あなたのお腹に眠っている卵は、やがて静かに目を覚まし、卵胞の中で180日かけて大きくなります。
特に後半の3か月は、卵胞が急激に成長をして、血液から栄養や女性ホルモン受取り、更に卵胞は成熟をします。
成熟した卵胞は、卵を排卵し、黄体へと変化します。今回は排卵された卵のお話です。
【排卵後の卵の行方】
排卵された卵は、急激に劣化します。精子は、子宮の中で1週間生き延びることがありますが、卵は排卵された後、急激に劣化します。排卵後、わずか1日の間に受精や着床する能力を失います。
そのため、排卵後にタイミングを取ったのでは、卵の劣化が早すぎて妊娠する確率が非常に低くなります。
理想的なタイミングは、卵が排卵されてくるのを、複数の精子が待ち構えていることが重要なのです。
そのためタイミングは排卵よりもずっと前に取るべきです。

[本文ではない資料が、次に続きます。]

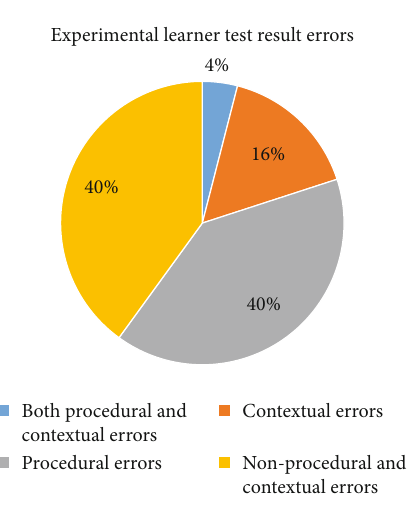
Figure 17: Experimental group test result errors.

排卵の2日前が最も妊娠率が高く、排卵の1日後であれば妊娠率は0%になります。一方、排卵前は妊娠率が高く、5日前程度なら妊娠が可能です。
様々な方法で排卵日を予想することができれば、排卵日前にタイミングを取ることが必要です。
これは着床とも関連しますので、たとえ受精卵となったとしても、時間的に着床の扉が開いていないと、妊娠をしても流産となります。
卵の劣化、着床の窓と、妊娠は時間との闘いでもあると言えます。
【受精卵となってから先のお話】
あなたの卵が、無事にパートナーの精子と出会えたら、受精卵となり卵管を移動して子宮に達します。

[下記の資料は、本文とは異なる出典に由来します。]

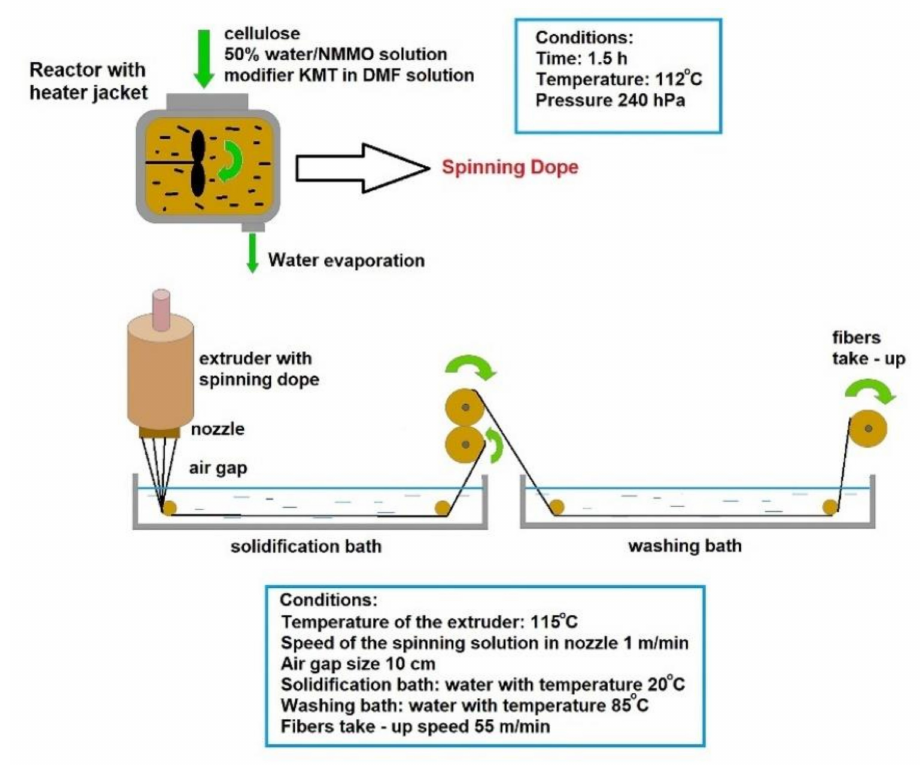
Figure 1. Scheme of man–made cellulose fibers formation in laboratory scale and typical conditions during the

卵管の中では、繊毛に運ばれて移動するため、この繊毛運動が働かないと、卵管内で着床してしまい、子宮外妊娠となります。
無事に子宮内に移動できれば、子宮内膜の周囲を漂いながら、着地点に到達します。子宮内膜の着床時期(着床の窓)と適合すれば、無事に着床となり妊娠が成立します。
着床後は、子宮内膜の構造が徐々に変化をしていきます。子宮から内膜へ延びていたラセン動脈が、徐々に形を変えていきます。
ラセン動脈はその字の通り、らせん状にねじれた動脈ですが、徐々に緩やかなカーブに変化して、胎盤から伸びてくる動脈と血液の交換がしやすいようになります。
受精卵は、妊娠から数週間、母体と血液を交流させていません。つまり卵自身の栄養で、数週間は生き延びているのです。
そのため、妊娠前の卵への栄養供給は大事なわけです。卵の成長の過程で、十分な栄養が供給されていなければ、卵は細胞分裂して分化する材料がないため、成長が止まってしまいます。当院で栄養指導を行うのは、そのためです。
最近の研究では、7~13週程度で血液が母体から胎児に届くようになることが、モニターして分かったそうです。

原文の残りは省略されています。